▸ ABOUT THIS EXERCISE:
Copy out each of the records below word for word, leaving every line unchanged.

______

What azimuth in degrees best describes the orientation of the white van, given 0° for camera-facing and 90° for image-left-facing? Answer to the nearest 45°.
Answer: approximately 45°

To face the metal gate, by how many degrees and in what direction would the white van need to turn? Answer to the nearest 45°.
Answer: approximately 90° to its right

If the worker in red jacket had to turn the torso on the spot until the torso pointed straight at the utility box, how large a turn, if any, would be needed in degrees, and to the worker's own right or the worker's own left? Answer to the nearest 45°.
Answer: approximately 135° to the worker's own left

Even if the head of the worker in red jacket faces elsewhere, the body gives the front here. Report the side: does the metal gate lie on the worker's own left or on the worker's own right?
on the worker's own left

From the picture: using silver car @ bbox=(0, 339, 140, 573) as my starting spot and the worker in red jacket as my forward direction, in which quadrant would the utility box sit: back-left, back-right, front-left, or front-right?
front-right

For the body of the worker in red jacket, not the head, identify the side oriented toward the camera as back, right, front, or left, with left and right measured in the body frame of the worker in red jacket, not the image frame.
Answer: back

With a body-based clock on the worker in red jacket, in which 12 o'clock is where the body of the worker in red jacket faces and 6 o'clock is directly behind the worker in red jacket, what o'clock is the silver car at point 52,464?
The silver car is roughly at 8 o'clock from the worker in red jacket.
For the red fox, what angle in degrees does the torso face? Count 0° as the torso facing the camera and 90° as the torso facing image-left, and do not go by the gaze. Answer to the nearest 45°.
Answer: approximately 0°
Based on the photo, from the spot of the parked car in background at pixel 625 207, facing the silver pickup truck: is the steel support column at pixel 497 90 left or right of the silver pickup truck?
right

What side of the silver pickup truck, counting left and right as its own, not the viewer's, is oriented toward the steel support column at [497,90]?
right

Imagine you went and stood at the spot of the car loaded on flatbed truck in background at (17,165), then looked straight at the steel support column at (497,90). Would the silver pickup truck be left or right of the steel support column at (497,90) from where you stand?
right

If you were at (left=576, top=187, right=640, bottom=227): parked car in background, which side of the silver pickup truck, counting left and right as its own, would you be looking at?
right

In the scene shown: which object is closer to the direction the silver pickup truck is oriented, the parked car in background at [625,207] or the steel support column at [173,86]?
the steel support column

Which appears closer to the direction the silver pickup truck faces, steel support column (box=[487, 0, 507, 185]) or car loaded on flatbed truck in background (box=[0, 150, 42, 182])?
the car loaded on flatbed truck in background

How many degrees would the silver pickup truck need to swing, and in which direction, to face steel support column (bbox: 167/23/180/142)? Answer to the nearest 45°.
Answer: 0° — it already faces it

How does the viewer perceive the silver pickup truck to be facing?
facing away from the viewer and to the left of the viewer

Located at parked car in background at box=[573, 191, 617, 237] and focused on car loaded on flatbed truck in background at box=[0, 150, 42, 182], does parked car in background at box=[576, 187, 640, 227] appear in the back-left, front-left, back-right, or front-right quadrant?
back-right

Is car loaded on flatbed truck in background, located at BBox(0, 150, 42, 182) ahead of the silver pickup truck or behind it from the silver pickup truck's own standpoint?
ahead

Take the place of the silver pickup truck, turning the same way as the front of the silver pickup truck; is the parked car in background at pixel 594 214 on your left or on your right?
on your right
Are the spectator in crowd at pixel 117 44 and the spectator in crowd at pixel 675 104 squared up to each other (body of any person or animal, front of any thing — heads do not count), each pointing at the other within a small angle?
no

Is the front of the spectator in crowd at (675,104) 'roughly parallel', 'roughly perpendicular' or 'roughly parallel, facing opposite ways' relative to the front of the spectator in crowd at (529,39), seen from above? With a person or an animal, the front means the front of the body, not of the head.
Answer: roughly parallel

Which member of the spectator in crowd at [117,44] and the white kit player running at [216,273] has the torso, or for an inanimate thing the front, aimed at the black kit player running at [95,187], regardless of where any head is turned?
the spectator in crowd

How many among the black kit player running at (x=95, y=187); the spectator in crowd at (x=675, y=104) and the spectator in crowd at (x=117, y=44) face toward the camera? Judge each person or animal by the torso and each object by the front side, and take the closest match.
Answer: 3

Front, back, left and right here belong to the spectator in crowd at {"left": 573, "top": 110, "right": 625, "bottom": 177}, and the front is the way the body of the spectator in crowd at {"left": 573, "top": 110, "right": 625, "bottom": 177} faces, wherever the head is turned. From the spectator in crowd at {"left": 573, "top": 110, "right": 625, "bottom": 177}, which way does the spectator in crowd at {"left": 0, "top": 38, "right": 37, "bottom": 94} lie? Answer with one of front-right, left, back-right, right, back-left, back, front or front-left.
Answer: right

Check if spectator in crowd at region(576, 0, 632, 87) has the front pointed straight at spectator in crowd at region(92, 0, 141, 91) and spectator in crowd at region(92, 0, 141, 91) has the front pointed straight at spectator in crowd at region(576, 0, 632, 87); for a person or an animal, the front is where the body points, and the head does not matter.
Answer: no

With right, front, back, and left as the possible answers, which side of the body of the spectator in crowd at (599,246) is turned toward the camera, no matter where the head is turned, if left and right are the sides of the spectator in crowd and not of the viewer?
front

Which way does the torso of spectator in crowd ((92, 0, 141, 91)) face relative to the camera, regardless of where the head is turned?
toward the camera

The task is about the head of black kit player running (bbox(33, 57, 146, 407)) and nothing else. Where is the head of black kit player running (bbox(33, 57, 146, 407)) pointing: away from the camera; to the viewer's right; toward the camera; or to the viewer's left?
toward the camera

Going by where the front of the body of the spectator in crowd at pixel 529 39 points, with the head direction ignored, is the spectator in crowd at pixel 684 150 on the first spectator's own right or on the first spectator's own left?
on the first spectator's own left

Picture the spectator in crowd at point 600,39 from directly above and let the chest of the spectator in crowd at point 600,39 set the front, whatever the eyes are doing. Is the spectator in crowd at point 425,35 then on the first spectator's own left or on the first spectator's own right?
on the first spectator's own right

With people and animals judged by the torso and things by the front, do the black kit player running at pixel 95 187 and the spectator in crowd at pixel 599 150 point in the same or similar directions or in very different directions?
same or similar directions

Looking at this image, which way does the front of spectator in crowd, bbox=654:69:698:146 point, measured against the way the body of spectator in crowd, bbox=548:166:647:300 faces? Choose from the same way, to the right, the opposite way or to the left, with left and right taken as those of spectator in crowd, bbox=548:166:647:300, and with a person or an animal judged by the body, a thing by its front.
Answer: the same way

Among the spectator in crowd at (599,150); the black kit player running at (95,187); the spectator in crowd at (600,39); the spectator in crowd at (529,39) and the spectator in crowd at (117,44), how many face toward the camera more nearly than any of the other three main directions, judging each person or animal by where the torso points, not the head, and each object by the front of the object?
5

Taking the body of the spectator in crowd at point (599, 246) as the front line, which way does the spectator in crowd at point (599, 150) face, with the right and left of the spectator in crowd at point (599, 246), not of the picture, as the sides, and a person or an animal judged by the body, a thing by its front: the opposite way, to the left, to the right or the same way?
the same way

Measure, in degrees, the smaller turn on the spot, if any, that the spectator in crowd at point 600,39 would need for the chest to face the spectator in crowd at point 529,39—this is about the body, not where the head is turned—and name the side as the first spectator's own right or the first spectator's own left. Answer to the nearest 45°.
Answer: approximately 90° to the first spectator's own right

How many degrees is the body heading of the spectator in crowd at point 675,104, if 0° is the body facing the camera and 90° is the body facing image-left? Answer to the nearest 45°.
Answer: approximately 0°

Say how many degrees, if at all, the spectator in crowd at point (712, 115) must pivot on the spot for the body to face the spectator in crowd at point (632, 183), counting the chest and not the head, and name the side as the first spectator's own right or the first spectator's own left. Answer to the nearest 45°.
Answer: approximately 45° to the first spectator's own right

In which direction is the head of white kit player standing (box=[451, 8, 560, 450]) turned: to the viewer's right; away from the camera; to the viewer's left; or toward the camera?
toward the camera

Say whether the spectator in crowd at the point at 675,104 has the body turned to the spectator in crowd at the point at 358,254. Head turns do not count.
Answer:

______

▸ RESULT:
What azimuth in degrees best describes the orientation of the white van, given 0° for camera-facing and 90° for image-left-facing? Answer to the nearest 45°.
Answer: approximately 45°

To face the metal gate, by how many degrees and in what direction would the white van need to turn? Answer to the nearest 45°.
Answer: approximately 90° to its right

If the worker in red jacket had to turn the torso on the spot until the torso pointed straight at the utility box, how large a turn, if any, would be needed in degrees, and to the worker's own right or the worker's own left? Answer to the nearest 45°.
Answer: approximately 135° to the worker's own left

Even if the head of the worker in red jacket faces elsewhere, the body gives the front here. Report the side: does the metal gate lie on the worker's own left or on the worker's own right?
on the worker's own left

From the picture: using silver car @ bbox=(0, 339, 140, 573) as my starting spot and the worker in red jacket as my forward direction, in which quadrant would the utility box sit: back-left, back-right, front-left, or front-right?
front-right

For the body of the worker in red jacket, not the head, identify the side oriented toward the camera as back, right, front, or left, with left and right measured in the body frame of the worker in red jacket, not the image frame.
Answer: back

With a body-based clock on the worker in red jacket, in which 12 o'clock is where the body of the worker in red jacket faces and 6 o'clock is directly behind the worker in red jacket, what o'clock is the silver car at point 52,464?
The silver car is roughly at 8 o'clock from the worker in red jacket.
For the red fox, what angle in degrees does the torso face? Count 0° as the torso facing the camera and 90° as the torso facing image-left, and do not go by the gaze. Answer to the nearest 45°.
Answer: approximately 0°
Based on the photo, from the spot of the parked car in background at pixel 625 207, facing the silver pickup truck: is the steel support column at pixel 497 90 left or right of the silver pickup truck?
right

What side of the silver pickup truck, counting left and right as its own, not the viewer's, is oriented toward the steel support column at [497,90]?
right

Imagine you went and stood at the spot of the car loaded on flatbed truck in background at (17,165), then looked straight at the steel support column at (497,90). Would the silver pickup truck be left or right of the steel support column at (497,90) from where you stand?
right

If you were at (left=576, top=187, right=640, bottom=227): parked car in background, which side of the silver pickup truck, counting left and right as its own, would you be looking at?
right

In the scene shown: which object is closer to the direction the silver pickup truck is oriented, the parked car in background at [625,207] or the steel support column at [173,86]?
the steel support column

Which appears closer to the direction the silver pickup truck faces, steel support column (box=[487, 0, 507, 185]) or car loaded on flatbed truck in background (box=[0, 150, 42, 182])?
the car loaded on flatbed truck in background

How many degrees would the silver pickup truck need to swing, and in which direction, to face steel support column (bbox: 167/23/180/142)? Answer to the nearest 45°.
Answer: 0° — it already faces it

How does the viewer perceive the silver pickup truck to be facing?
facing away from the viewer and to the left of the viewer

Located at parked car in background at box=[573, 191, 617, 237] and focused on car loaded on flatbed truck in background at box=[0, 150, 42, 182], does parked car in background at box=[576, 187, 640, 227] appear in the back-left, front-left, back-right, or front-right quadrant?
back-right

Is car loaded on flatbed truck in background, located at BBox(0, 150, 42, 182) ahead of the silver pickup truck or behind it from the silver pickup truck's own standpoint?
ahead

Take the place of the silver pickup truck, turning the same way as the front of the silver pickup truck; is the parked car in background at pixel 594 214 on your left or on your right?
on your right
Are the spectator in crowd at pixel 117 44 and the spectator in crowd at pixel 675 104 squared up to each other (body of any person or animal, front of any thing — heads do not count), each pointing at the other within a small angle?
no

Is the front of the spectator in crowd at (675,104) 'roughly parallel', 'roughly perpendicular' or 'roughly parallel, facing opposite ways' relative to the front of the spectator in crowd at (529,39), seen from above? With a person or an animal, the front means the front of the body, not of the head.
Answer: roughly parallel

Which member of the spectator in crowd at [117,44] and the white kit player running at [216,273] has the torso, or for an inanimate thing the front, aimed at the black kit player running at [95,187], regardless of where any head is turned?
the spectator in crowd

How many among the black kit player running at (x=95, y=187); the spectator in crowd at (x=675, y=104) and the spectator in crowd at (x=117, y=44) face toward the camera? Judge each person or animal by the torso and each object by the front side, and take the closest match.
Answer: 3

Front, back, left and right here belong to the spectator in crowd at {"left": 573, "top": 110, "right": 625, "bottom": 177}, and the front is the way the body of the spectator in crowd at {"left": 573, "top": 110, "right": 625, "bottom": 177} faces, wherever the head is turned. From the spectator in crowd at {"left": 573, "top": 110, "right": 625, "bottom": 177}, which way does the spectator in crowd at {"left": 0, "top": 38, "right": 37, "bottom": 94} lie? Answer with one of front-right, left, back-right, right, back-left, back, front or front-left.
Answer: right

Check if spectator in crowd at region(576, 0, 632, 87) has the front pointed straight at spectator in crowd at region(92, 0, 141, 91) and spectator in crowd at region(92, 0, 141, 91) has the front pointed straight at spectator in crowd at region(576, 0, 632, 87); for a person or an animal, the front is where the body points, and the head does not matter.
Answer: no

With right, front, back, and left as the possible answers, which side of the body of the spectator in crowd at (599,246) is turned toward the camera, no matter where the head is turned, if left and right are the sides of the spectator in crowd and not of the viewer?
front

Which way does the torso of spectator in crowd ((92, 0, 141, 91)) face relative to the camera, regardless of where the head is turned?
toward the camera

The task is about the head of black kit player running (bbox(33, 57, 146, 407)) and nothing else. Where is the head of black kit player running (bbox(33, 57, 146, 407)) pointing: away from the camera; to the viewer's right; toward the camera; or to the viewer's left?
toward the camera

Going by where the front of the body of the spectator in crowd at pixel 529 39 points, with the head direction ignored, is the spectator in crowd at pixel 684 150 on the first spectator's own right or on the first spectator's own left?
on the first spectator's own left

Picture the spectator in crowd at point 600,39 from directly above and let the chest of the spectator in crowd at point 600,39 set the front, whatever the eyes are doing. Is the spectator in crowd at point 425,35 then on the first spectator's own left or on the first spectator's own right?
on the first spectator's own right

With people and animals judged by the torso and things by the front, do the black kit player running at pixel 95 187 and the spectator in crowd at pixel 599 150 point in the same or similar directions or in very different directions?
same or similar directions

Looking at this image, which way does the front of spectator in crowd, bbox=654:69:698:146 point, measured against the way the body of spectator in crowd, bbox=548:166:647:300 faces? Choose from the same way, to the right, the opposite way or to the left, with left and right taken as those of spectator in crowd, bbox=548:166:647:300, and with a person or an animal judged by the body, a thing by its front.
Answer: the same way

Among the spectator in crowd at (599,150); the black kit player running at (95,187); the spectator in crowd at (600,39); the spectator in crowd at (529,39) and the spectator in crowd at (117,44), how many face toward the camera more nearly than any of the other three main directions, judging each person or animal by where the torso points, not the head, and each object by the front of the object?
5

Taking the body of the spectator in crowd at point (599, 246) as the front line, which way does the spectator in crowd at point (599, 150) face, with the right and left of the spectator in crowd at point (599, 246), not of the picture, as the sides, and a person or an animal judged by the body, a thing by its front: the opposite way, to the left, to the right or the same way?
the same way

Measure, in degrees, the smaller turn on the spot, if any, that the spectator in crowd at point 600,39 would need for the chest to face the spectator in crowd at point 529,39—this is about the body, not where the head is turned—and name the side as the first spectator's own right or the first spectator's own left. Answer to the nearest 45°.
Answer: approximately 90° to the first spectator's own right

How many degrees is the body heading of the spectator in crowd at point 675,104, if 0° is the body facing the camera and 90° is the body facing image-left? Answer to the nearest 45°.
Answer: approximately 0°

Say how many degrees, if at all, the spectator in crowd at point (712, 115) must pivot on the spot for the body to face the spectator in crowd at point (632, 183), counting the chest and not the head, and name the side as the first spectator's own right or the first spectator's own left. Answer to the nearest 45°.
Answer: approximately 45° to the first spectator's own right

In which direction is the head of white kit player standing (box=[451, 8, 560, 450]) turned: to the viewer's right; away from the camera; to the viewer's left; or toward the camera?
toward the camera

Say whether the spectator in crowd at the point at 675,104 has the body turned to the spectator in crowd at the point at 358,254. Head turns do not count.
Answer:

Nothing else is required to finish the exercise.